Chapter 2

886 109 2
                                    

Kaki kecil itu terus melangkah, sedikit berlari untuk segera mencapai tujuannya. Mengabaikan rasa sakit akibat goresan ilalang pada kaki kecilnya. Tigginya yang tak melebihi ilalang masih terus menerobos tak tentu arah. Satu-satunya tujuannya adalah sebuah gundukan yang terletak di atas bukit. Tempat dimana seseorang yang begitu ia cintai mendamaikan tidurnya.

Sepasang kakinya berhenti kala gundukan itu tepat berada di depannya. Mengatur nafasnya yang tak beraturan senada dengan dadanya yang naik turun. Kemudian bibir kecilnya tersenyum.

"Eomma" sapanya.

Ia kembali tersenyum kala tak ada sahutan yang menjawab sapanya. Bahkan suara angin yang biasanya menemani, kini entah enyah kemana. Saat itulah, pandangannya tertuju pada sebuket bunga lili putih yang tampak sedikit mengering dan layu. Bunga itu masih di bungkus dengan plastik dan hiasan apik. Hanya tak yakin harumnya masih tersisa atau justru telah melebur.

Lili putih, sangat menggambarkan dirimu.

"Jika dia datang kenapa tak menemuiku, eomma?" ujarnya lirih dengan tatapan kosong. Ada jeda dalam ucapannya, dan bibirnya bergetar mengucap kalimat selanjutnya. "Dia tidak pergikan? Dia..." jeda itu lagi. "Dia akan datangkan?"

Eomma, kenapa kedatangannya begitu abstrak?

Dia akan datang. Dia... dia akan datang.

"Aku akan menunggunya" dan tekat telah membulat dalam dirinya, Park Donghae.

.

.

"Aku tak pernah punya alasan untuk menunggu. Aku hanya tahu menunggu adalah yang terbaik. Tak peduli ia datang atau tak akan pernah kembali. Sebut saja aku dungu. Nyatanya aku masih berharap sang waktu akan membawahnya berbalik arah dan pulang, bersamaku"

-Pak Donghae-

.

Donghae menghentikan langkahnya menatap kantin yang begitu ramai. Tak ingin berlama, ia kembali melanjutkan langkahnya. Kantin tak begitu nyaman untuknya. Kenapa? Tentu karena tatapan-tatapan mengejek yang terus mengintimidasinya.

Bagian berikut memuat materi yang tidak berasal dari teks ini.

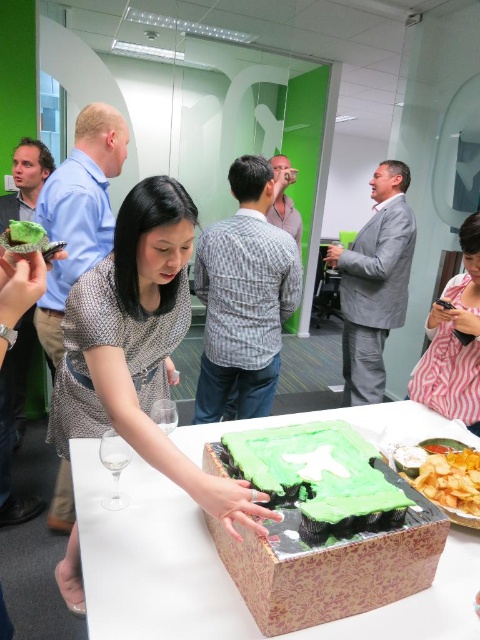
You are standing in front of a table at an office event with a matte green cake at center. If you want to grab the cake without moving your feet, can you reach it?

The matte green cake at center is 36.25 inches from viewer, so if your arm can reach 36.25 inches or more, you can grab it without moving your feet.

You are at a party and want to grab a cupcake from the green frosted cake at center. However, you are standing near the pink striped shirt at lower right. Which direction should you move to reach the cake?

The green frosted cake at center is to the left of the pink striped shirt at lower right, so you should move to your left to reach the cake.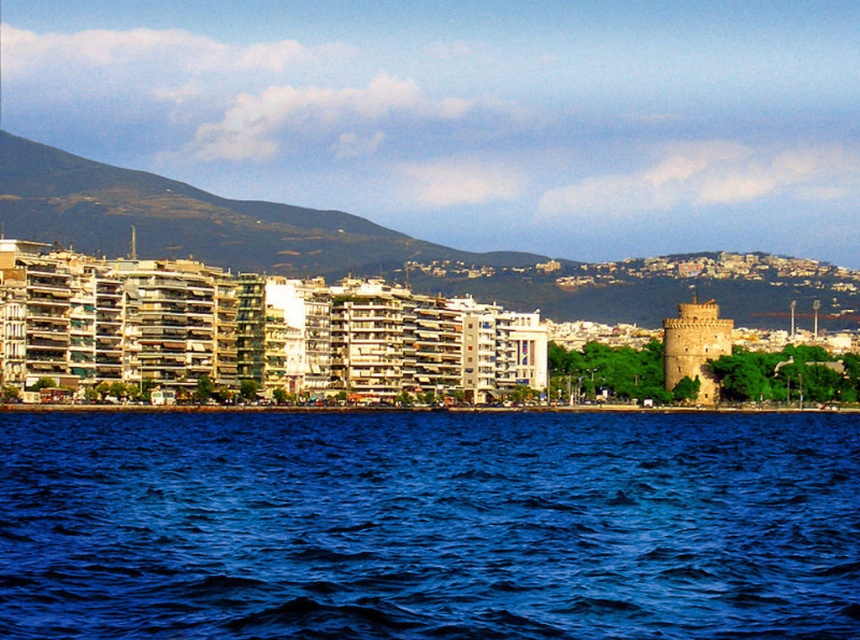
Question: Which is nearer to the light brown stone tower at right?

Choices:
 (A) green textured mountain at upper left
 (B) blue liquid water at lower center

Answer: (B)

Question: Observing the image, what is the correct spatial positioning of green textured mountain at upper left in reference to light brown stone tower at right?

Choices:
 (A) above
 (B) below

Answer: (A)

Question: Is blue liquid water at lower center to the right of light brown stone tower at right from the viewer's perspective?

Choices:
 (A) yes
 (B) no

Answer: (B)

Question: Is blue liquid water at lower center bigger than green textured mountain at upper left?

Choices:
 (A) yes
 (B) no

Answer: (B)

Question: Considering the real-world distances, which object is farthest from the light brown stone tower at right?

Choices:
 (A) green textured mountain at upper left
 (B) blue liquid water at lower center

Answer: (A)

Question: Which point appears farthest from the camera in this image?

Choices:
 (A) (679, 333)
 (B) (321, 422)

Answer: (A)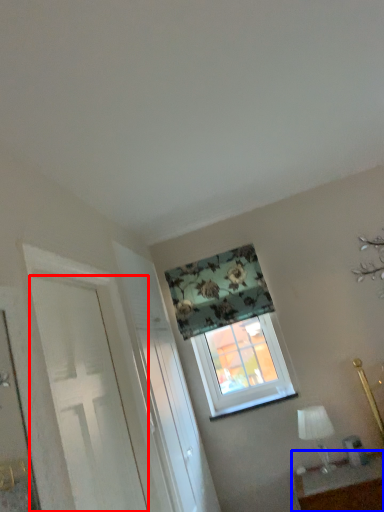
Question: Which object is further to the camera taking this photo, door (highlighted by a red box) or table (highlighted by a blue box)?

Choices:
 (A) door
 (B) table

Answer: (B)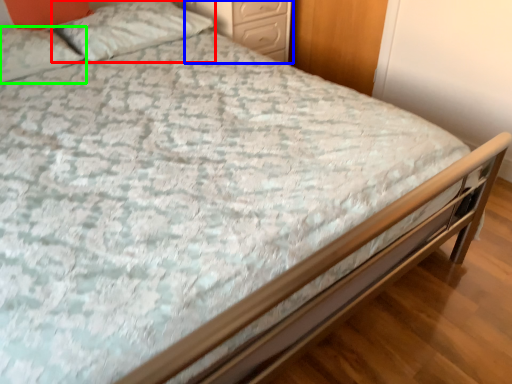
Question: Which object is positioned farthest from pillow (highlighted by a red box)? Select from nightstand (highlighted by a blue box) and pillow (highlighted by a green box).

Choices:
 (A) nightstand
 (B) pillow

Answer: (A)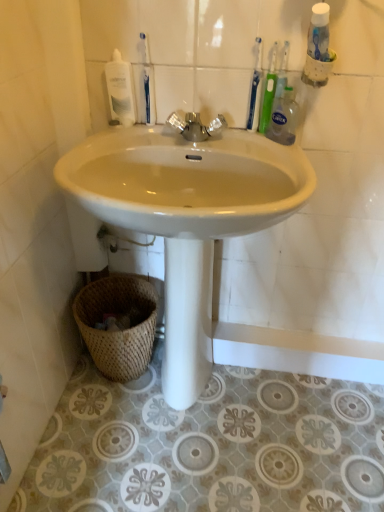
You are a GUI agent. You are given a task and a screenshot of the screen. Output one action in this format:
    pyautogui.click(x=<x>, y=<y>)
    Task: Click on the free point in front of clear plastic bottle at upper right
    
    Given the screenshot: What is the action you would take?
    coord(286,157)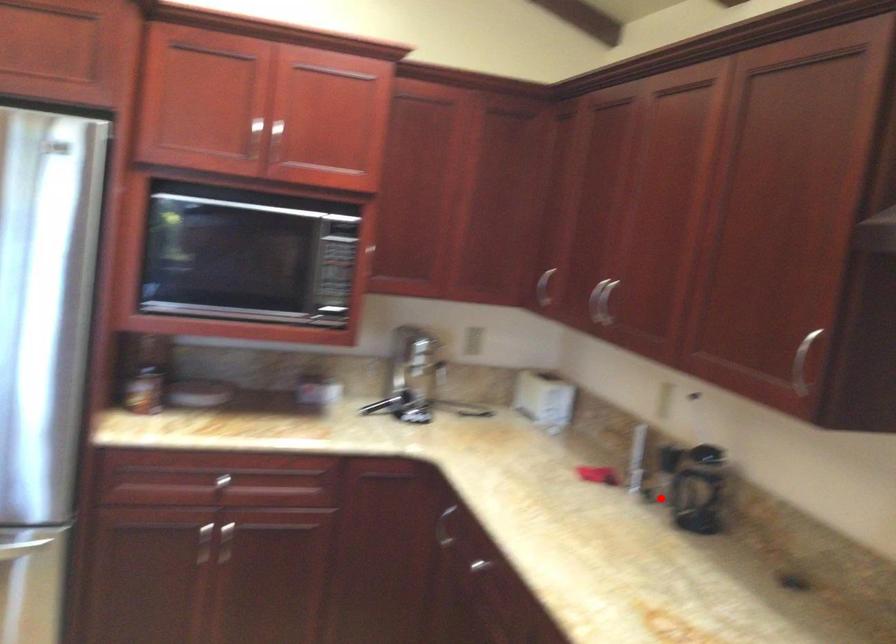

Meskipun sebenarnya tak ada satupun tempat di sekolah ini yang ia sukai. Kecuali atap, mungkin.

Langkahnya kembali terhenti melihat Kim Kibum dengan gerombolannya sedang berjalan dari arah yang berlawanan dengan dirinya. Ia berdecak kesal, harinya akan dimulai. Dapat Donghae lihat senyum merekah Kibum yang terlihat memuakkan baginya. Senyum itu terus mengembang hingga mereka hanya berjarak beberapa senti saja. Donghae sendiri tak sedikitpun mengendurkan tatapannya. Ia bahkan tak mundur ketika Kibum mencondongkan tubuhnya untuk lebih dekat dengannya.

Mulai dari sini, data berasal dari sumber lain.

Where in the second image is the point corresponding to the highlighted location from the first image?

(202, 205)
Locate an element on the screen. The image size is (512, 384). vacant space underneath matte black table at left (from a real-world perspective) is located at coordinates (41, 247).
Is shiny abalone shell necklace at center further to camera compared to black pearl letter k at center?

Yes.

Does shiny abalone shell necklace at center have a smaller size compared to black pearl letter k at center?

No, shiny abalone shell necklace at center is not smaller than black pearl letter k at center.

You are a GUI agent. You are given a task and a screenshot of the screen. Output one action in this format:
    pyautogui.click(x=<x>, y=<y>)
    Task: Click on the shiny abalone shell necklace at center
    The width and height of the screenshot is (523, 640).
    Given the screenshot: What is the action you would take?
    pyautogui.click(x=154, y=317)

"Kau beruntung hari ini Donghae hyung. Kenapa? Karena ia kembali" ujar Kibum lirih tepat di telinga Donghae.

Donghae menatap Kibum lewat lirikan matanya. Donghae hyung? Tidak biasanya anak ini memanggilnya seperti itu. Tapi kalimat Kibum yang selanjutnyalah yang membuat Donghae sedikit tertegun.

"Hari ini aku sedang bahagia. Jadi aku tak ingin merusaknya. Tapi tak perlu sedih, karena masih ada hari esok hahaha" ujar Kibum kembali, kini lebih keras dan diselingi tawa.

Dengan sedikit menepuk pundak Donghae, Kibum dan gerombolannya kembali melanjutkan langkah. Melewati Donghae yang masih diam di posisinya. Pikirannya melayang pada seseorang yang Kibum maksud. Pertanyaan-pertanyaan mulai mengakar dalam pikirannya. Siapa? Mungkinkah dia? Tidak. Tidak mungkin.

Ketika ia sibuk dengan pikirannya, sebuah tangan menepuknya dari belakang. Kim Kibum, bocah itu lagi, pikirnya. Donghae mengerutkan alis, terlebih ketika Kibum mengulum senyum tajam dengan mata menyilat. Detik berikutnya bibir Kibum bergerak mengatakan sesuatu sebelum akhirnya kembali pergi. Meninggalkan Donghae yang tertegun setelah mengerti arti dari gerakan bibir itu.